While perusing these forums, I do often stumble upon language I don't completely understand. Like all fields, arborists have a lot of words that are thier own. Is there perhaps a list somewhere of those terms and what they mean?


----------



## vharrison2 (Feb 21, 2006)

Terry, it might be easier if you would make a list of the words that are confusing to you. We could then define them. Having said that, another place to look is the ANSI standard A300, it has definitions of arboriculture.


----------



## TheTreeSpyder (Feb 21, 2006)

BoesTreeService said:


> While perusing these forums, I do often stumble upon language I don't completely understand. Like all fields, arborists have a lot of words that are thier own. Is there perhaps a list somewhere of those terms and what they mean?
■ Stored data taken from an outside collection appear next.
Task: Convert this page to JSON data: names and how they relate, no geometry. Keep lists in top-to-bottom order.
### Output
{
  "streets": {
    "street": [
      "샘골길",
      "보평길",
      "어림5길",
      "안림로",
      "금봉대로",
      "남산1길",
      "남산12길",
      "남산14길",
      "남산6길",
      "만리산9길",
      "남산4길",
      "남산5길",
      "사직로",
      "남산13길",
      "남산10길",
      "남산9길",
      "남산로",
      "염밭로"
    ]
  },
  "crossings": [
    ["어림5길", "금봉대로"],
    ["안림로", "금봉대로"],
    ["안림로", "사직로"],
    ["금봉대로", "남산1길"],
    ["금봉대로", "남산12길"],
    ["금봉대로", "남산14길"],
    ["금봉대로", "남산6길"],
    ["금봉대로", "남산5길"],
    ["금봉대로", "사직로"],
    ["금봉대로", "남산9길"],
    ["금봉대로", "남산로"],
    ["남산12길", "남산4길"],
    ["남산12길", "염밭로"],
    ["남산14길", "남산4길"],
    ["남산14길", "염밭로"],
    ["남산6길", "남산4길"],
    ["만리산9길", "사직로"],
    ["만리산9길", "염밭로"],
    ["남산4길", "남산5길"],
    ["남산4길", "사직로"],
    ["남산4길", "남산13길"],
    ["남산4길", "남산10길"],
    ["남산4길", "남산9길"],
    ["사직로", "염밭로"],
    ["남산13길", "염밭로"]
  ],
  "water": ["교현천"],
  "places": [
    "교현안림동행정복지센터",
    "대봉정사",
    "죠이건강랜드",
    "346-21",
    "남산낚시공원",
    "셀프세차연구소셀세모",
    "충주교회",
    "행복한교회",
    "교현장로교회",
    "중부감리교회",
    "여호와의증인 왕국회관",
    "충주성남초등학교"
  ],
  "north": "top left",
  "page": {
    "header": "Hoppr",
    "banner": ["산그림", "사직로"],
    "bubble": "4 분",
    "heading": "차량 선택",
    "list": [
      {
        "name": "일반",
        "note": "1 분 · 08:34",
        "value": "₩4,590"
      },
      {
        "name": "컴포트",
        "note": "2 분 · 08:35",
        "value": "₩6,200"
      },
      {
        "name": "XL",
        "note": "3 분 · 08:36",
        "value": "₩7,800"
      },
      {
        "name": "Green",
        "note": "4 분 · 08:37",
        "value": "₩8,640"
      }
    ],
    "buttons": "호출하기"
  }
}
He is yanking your DdRT from your TIP; the real truth is ya get a magic decoder ring after 50 posts.


----------



## Tree Planter (Feb 21, 2006)

dr.Shigo has a dictionary


----------



## PTS (Feb 21, 2006)

I think this is a great thread. I remember back to my first days on AS (arborist Site  )and wondering the very same things. Lots of short forms.


----------



## Redbull (Feb 21, 2006)

Yeah it took me forever to find out what the heck a PTS was!


----------



## BigJohn (Feb 22, 2006)

I got some. 

Hairy crotch... this a tight crotch with lots of included bark, very weak and considered hairy if lowering from its leads. 

Maybe I just had one anyone else?


----------



## ShoerFast (Feb 22, 2006)

BoesTreeService

As (is different then AS) I don't know much about the language, there are a few word you don't want to use in certain ways!

Like never ever use the words Bar, and Oil in a sentence that has a question mark at the end of it!

Just as you would never ask a question while using the words Two , Cycle and Mix, ran together in a question.

Or even mention that you run a Wild Thing, sort of like how it would sound better if you said you had a Wild Thing in your tool shed! Instead of have a Wild Thing in your tool shed,,,, get the picture?

That is with out saying, you can use words like Wild and Thing in a sentance. But there better if there lined up something like this,,,,,

"Sure was a wild thing , after the bar, when I got some oil on er!"

Sort of like running the words Chipper and Chain together, unless your talking about something dirty.

Hope this is of a little help? AS is a tuff bunch, but you can learn a lot, and about the most that will happen if you run the wrong words together is someone will tell you to use the "search" button,,, I had never found it, but expect it's something like spell check or something?

Enjoy

Kevin


----------